Oracle’s release of JDK 7 is expected to occur this coming fall. This new release will offer a suite of new features for you to learn.

This article, the third in a four-part series that introduces you to some of these features (read Part 1 and Part 2), focuses on JLayer, a universal decorator for Swing components.

JDK 7 introduces a new Swing component that serves as a universal decorator for Swing components. This new component is implemented as the javax.swing.JLayer class, and is based upon JXLayer, a part of the Swing Helper project from Swing Labs.

JLayer works with the new javax.swing.plaf.LayerUI class to let you implement advanced painting effects and receive notifications of all java.awt.AWTEvents generated within its borders. This article introduces you to these classes.

An Overview of JLayer and LayerUI

According to its JDK documentation, JLayer delegates the handling of painting and input events to a LayerUI object, which performs the decoration. You can use these classes to enrich existing components by modifying their appearances and ehaviors.

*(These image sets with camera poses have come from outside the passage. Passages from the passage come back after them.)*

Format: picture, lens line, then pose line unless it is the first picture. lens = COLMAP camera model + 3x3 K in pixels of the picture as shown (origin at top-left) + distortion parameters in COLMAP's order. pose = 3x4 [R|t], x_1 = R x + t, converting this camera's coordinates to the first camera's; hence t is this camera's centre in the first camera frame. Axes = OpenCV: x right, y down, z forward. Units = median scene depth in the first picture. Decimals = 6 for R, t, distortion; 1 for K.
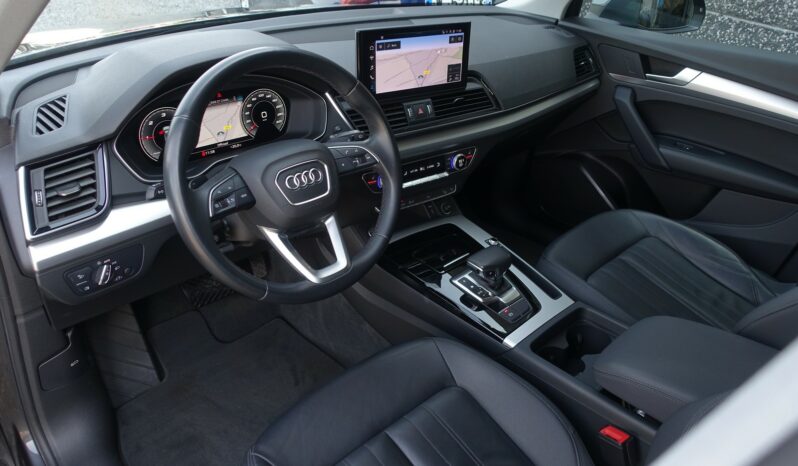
lens RADIAL K [[539.4, 0, 399.0], [0, 539.4, 233.0], [0, 0, 1]] dist [-0.008281, 0.001778]
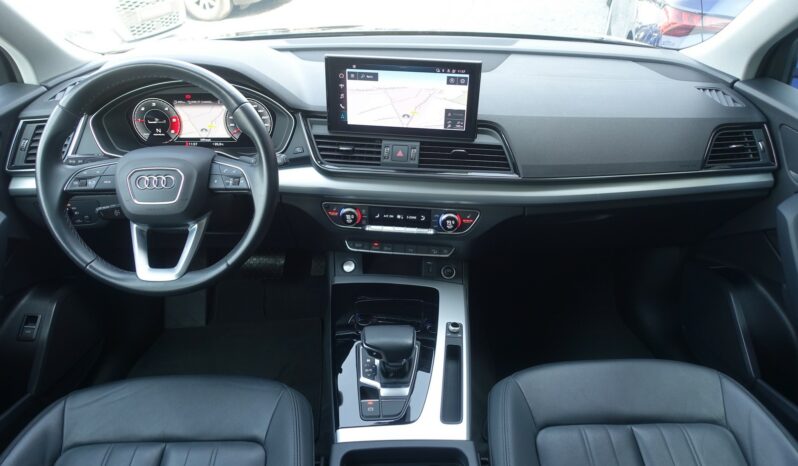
lens RADIAL K [[539.4, 0, 399.0], [0, 539.4, 233.0], [0, 0, 1]] dist [-0.008281, 0.001778]
pose [[0.762588, 0.306110, -0.569874, 0.592557], [-0.319506, 0.944231, 0.079643, -0.174428], [0.562473, 0.121343, 0.817863, 0.291157]]
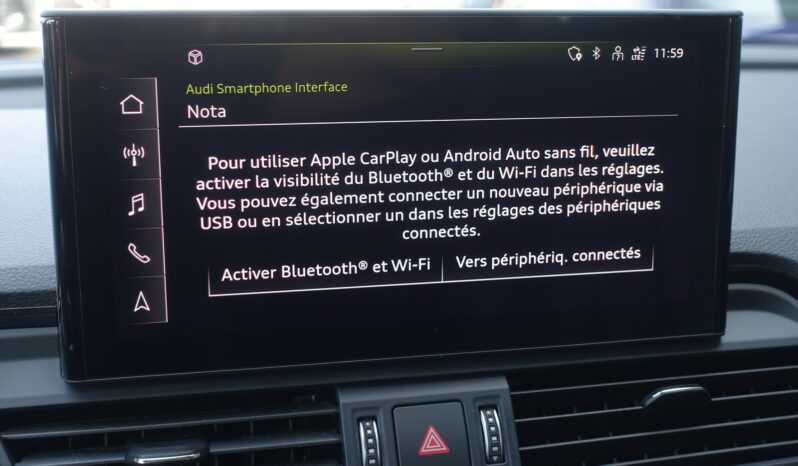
lens RADIAL K [[1089.0, 0, 399.0], [0, 1089.0, 233.0], [0, 0, 1]] dist [-0.000669, -0.026843]
pose [[0.936531, 0.048684, -0.347187, 0.160516], [-0.152578, 0.948205, -0.278616, -0.188775], [0.315640, 0.313906, 0.895452, 0.636469]]
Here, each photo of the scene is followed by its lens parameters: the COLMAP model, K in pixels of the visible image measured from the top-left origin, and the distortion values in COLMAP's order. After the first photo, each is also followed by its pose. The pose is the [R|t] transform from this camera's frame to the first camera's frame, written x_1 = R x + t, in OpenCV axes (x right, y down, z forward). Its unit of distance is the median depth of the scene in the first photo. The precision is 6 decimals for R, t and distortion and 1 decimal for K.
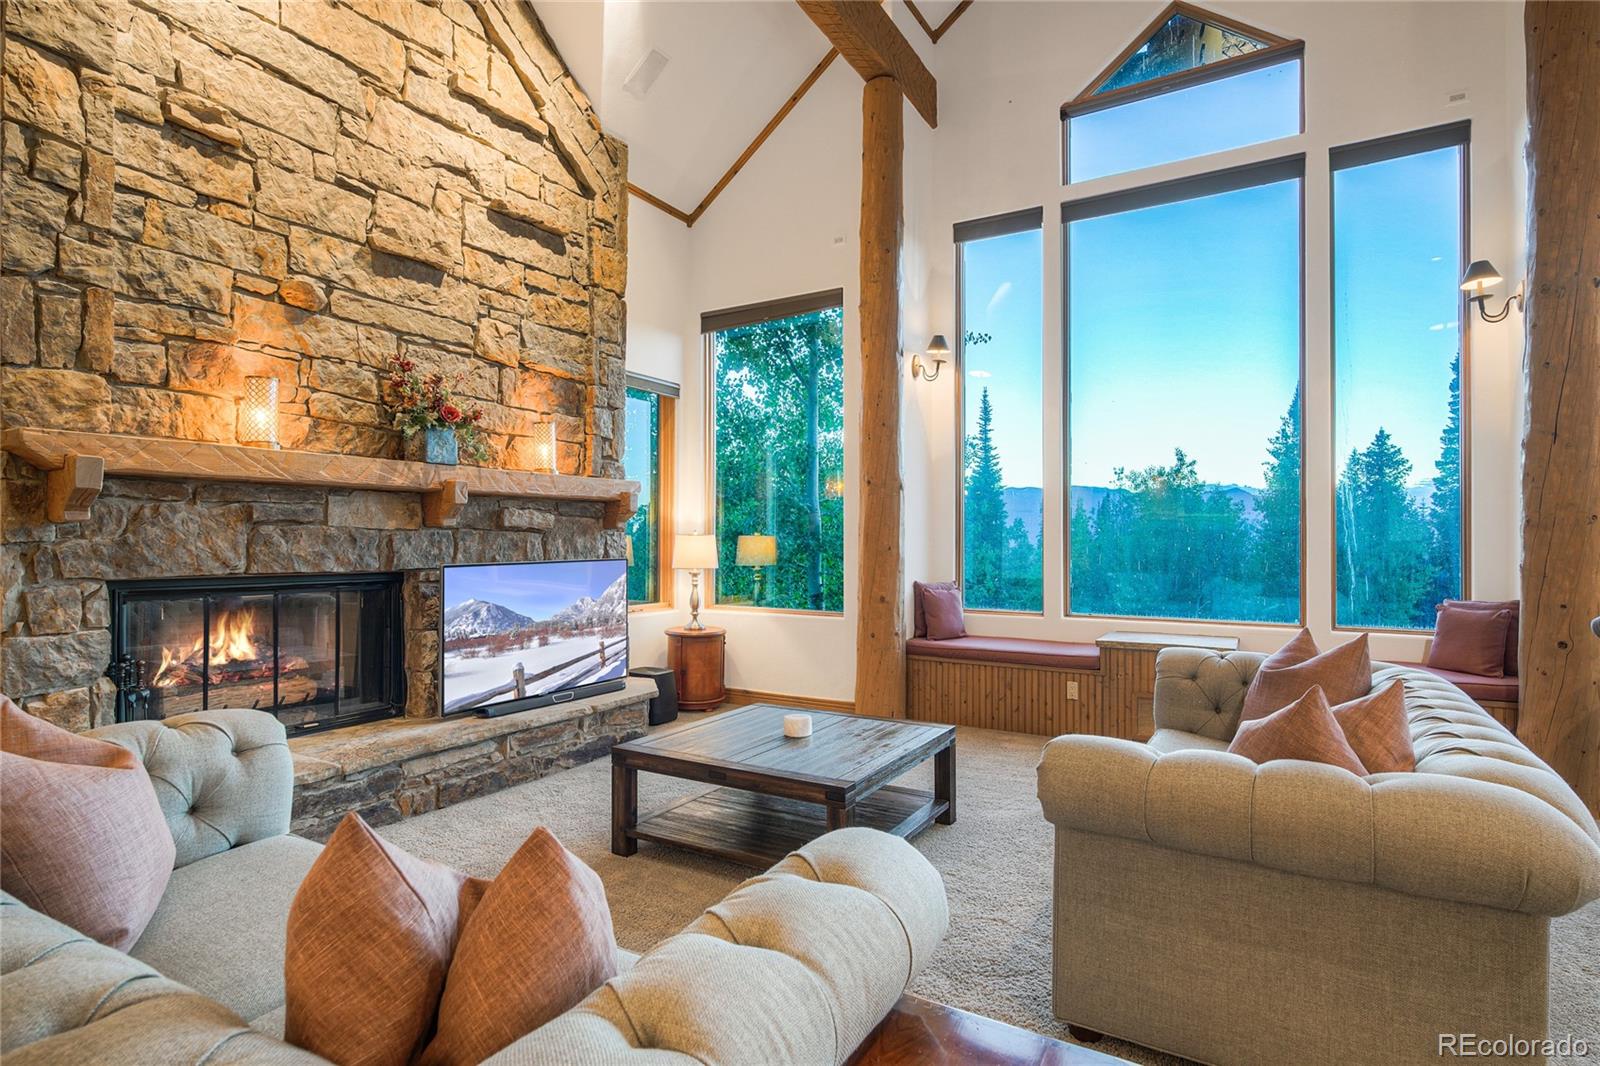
lens RADIAL K [[802.6, 0, 805.9], [0, 802.6, 535.2], [0, 0, 1]] dist [-0.005485, 0.001673]
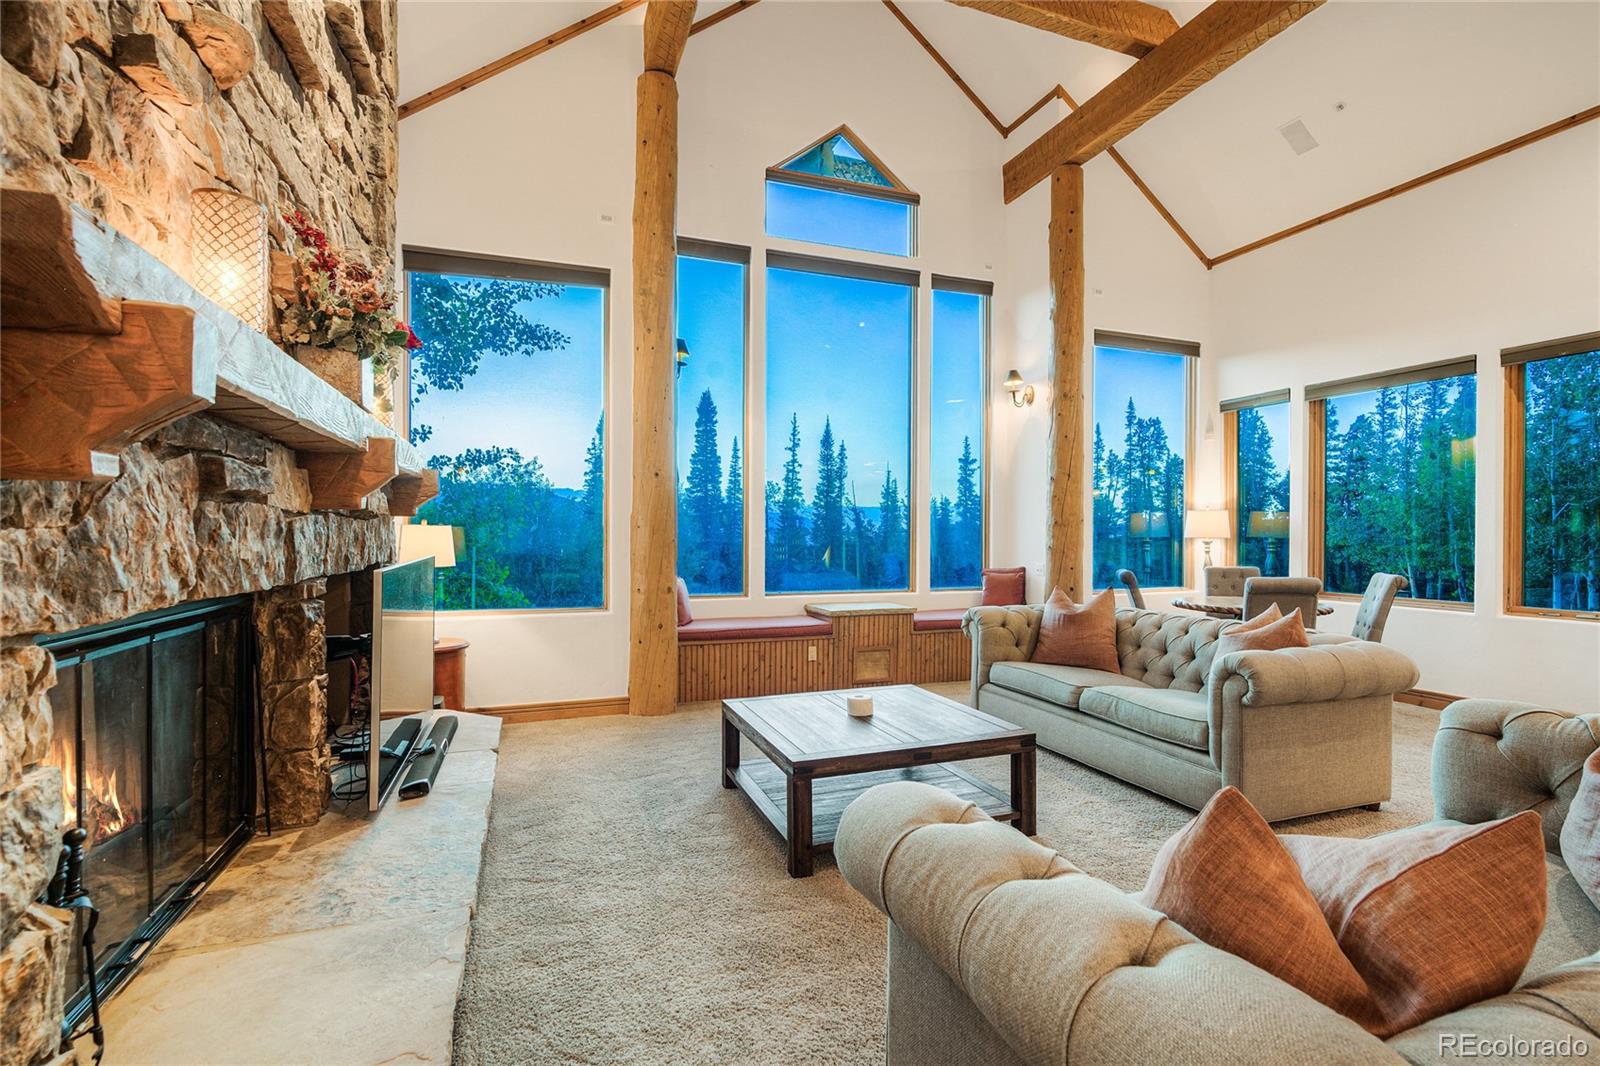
lens RADIAL K [[727.7, 0, 800.7], [0, 727.7, 534.8], [0, 0, 1]] dist [-0.003685, 0.000427]
pose [[0.632888, -0.001383, 0.774242, -0.666287], [-0.007073, 0.999946, 0.007568, 0.002260], [-0.774211, -0.010266, 0.632844, 0.369437]]
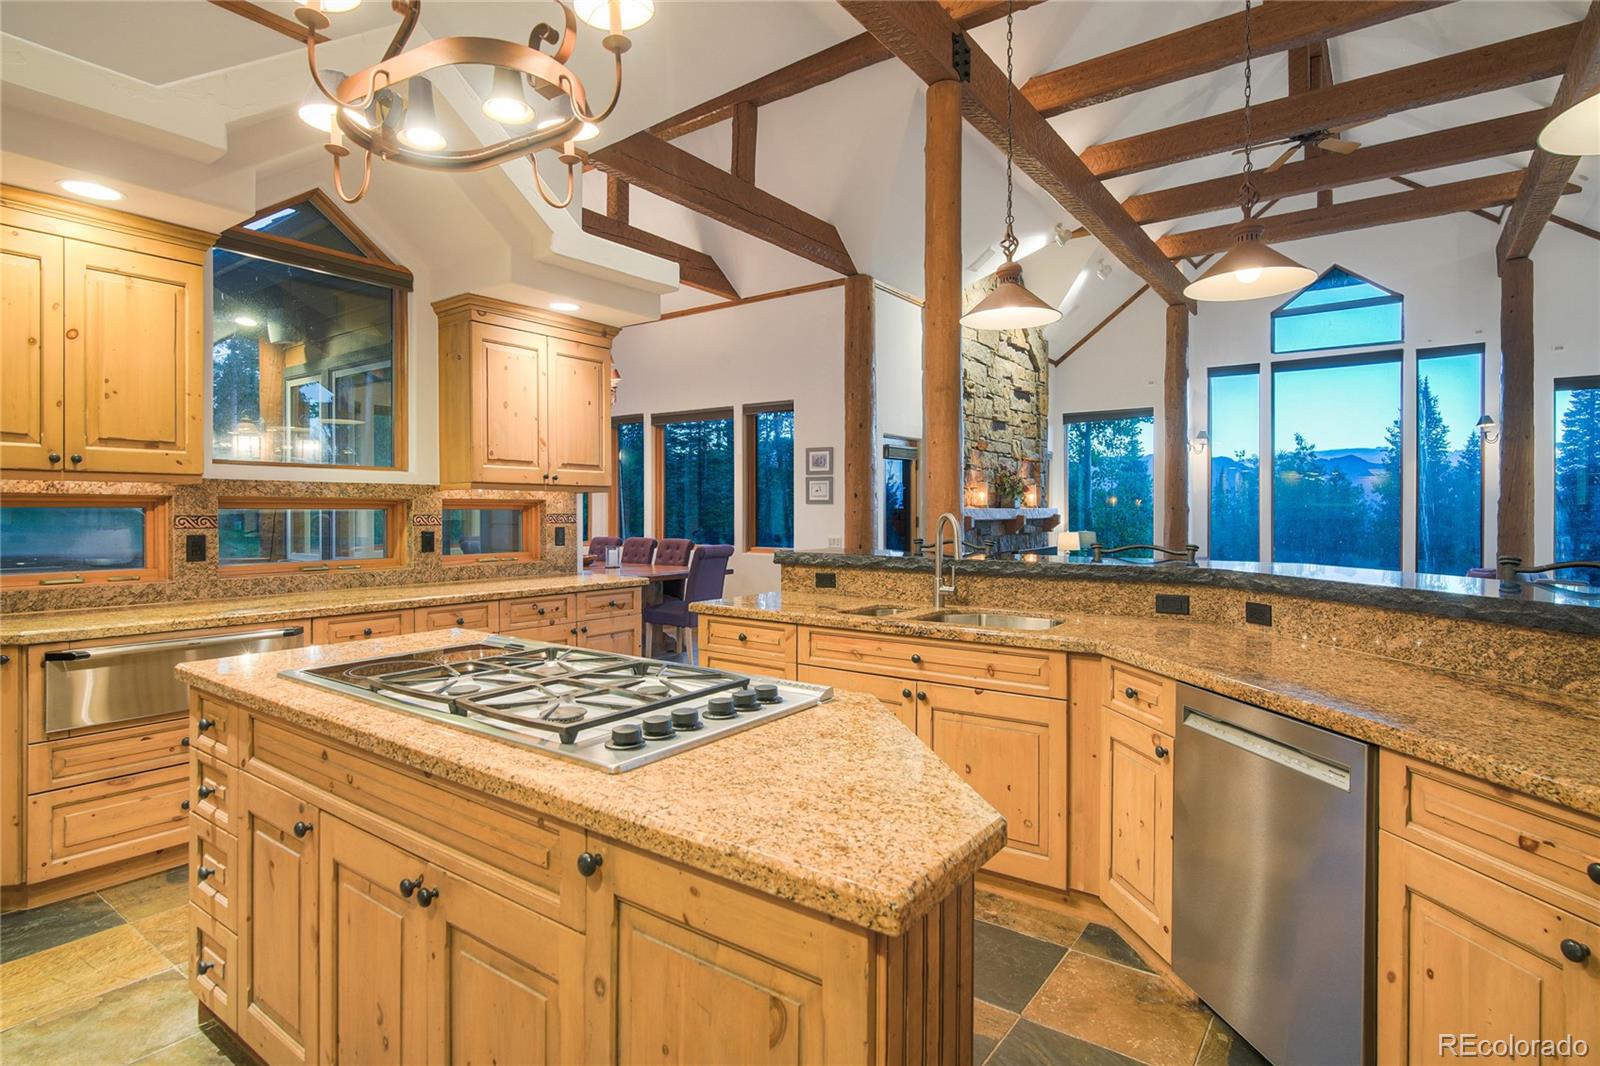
lens RADIAL K [[809.7, 0, 808.5], [0, 809.7, 511.0], [0, 0, 1]] dist [-0.004958, 0.000950]
pose [[0.995242, 0.000270, -0.097432, -0.822780], [0.000481, 0.999970, 0.007684, -0.096839], [0.097431, -0.007695, 0.995213, -1.439851]]
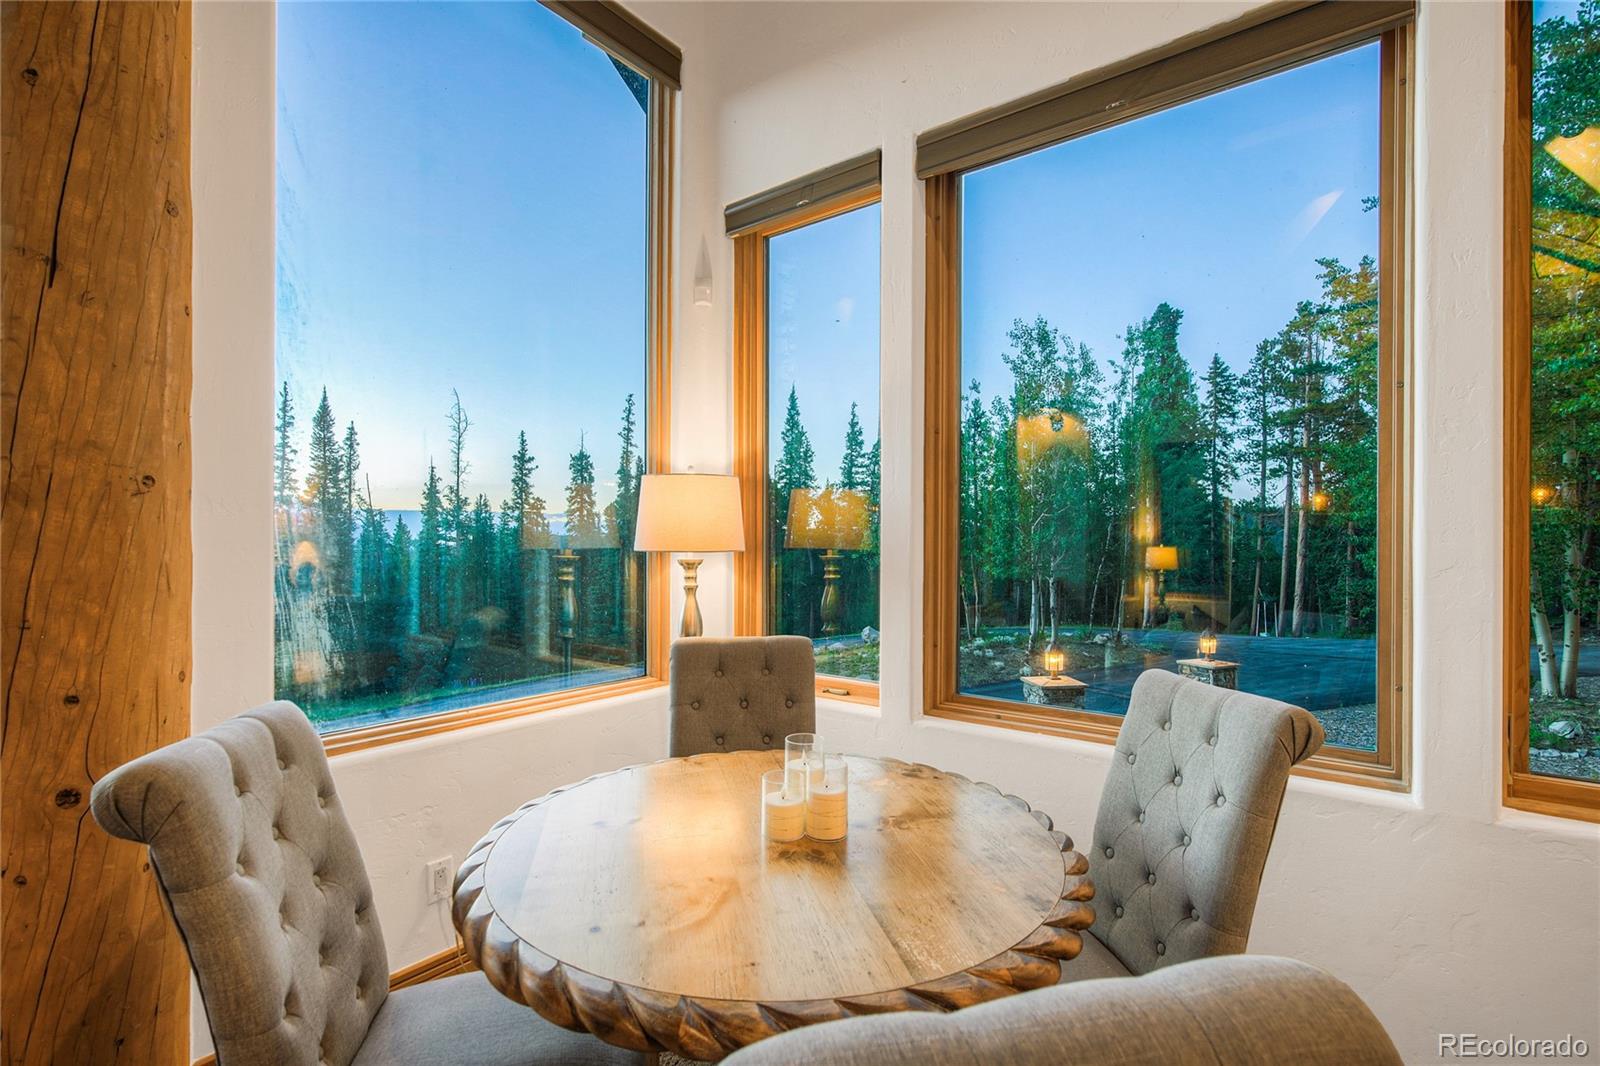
lens RADIAL K [[729.5, 0, 794.8], [0, 729.5, 545.0], [0, 0, 1]] dist [-0.001855, 0.000301]
pose [[0.134161, -0.004491, 0.990949, 0.561423], [-0.010615, 0.999926, 0.005969, 0.005244], [-0.990903, -0.011319, 0.134104, 0.525125]]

Essentially, you extend LayerUI and override various methods to enable custom painting and event handling, and then pass an instance of this class, along with the component to be decorated, to the following JLayer constructor:

public JLayer(V view, LayerUI<V> ui)

The first argument, any class extending java.awt.Component, identifies the Swing component you want to decorate. This component can be a JPanel or another container; the container and all contained components will be decorated. The second argument identifies the decorator.

Along with the aforementioned constructor, JLayer provides a no-argument constructor, and a constructor that takes only a view (the component being decorated) argument. Use these constructors to delay specifying a LayerUI instance and/or a view when creating a JLayer.

If you don't initially specify a view, you can later provide the view by invoking JLayer's public void setView(V view) method. This class also provides a public V getView() method to return the component being decorated or null.

If you don't initially specify a LayerUI instance, you can later provide this instance by invoking JLayer's public void setUI(LayerUI<? super V> ui method. This class also provides a public LayerUI<? super V> getUI() method to return the current decorator or null.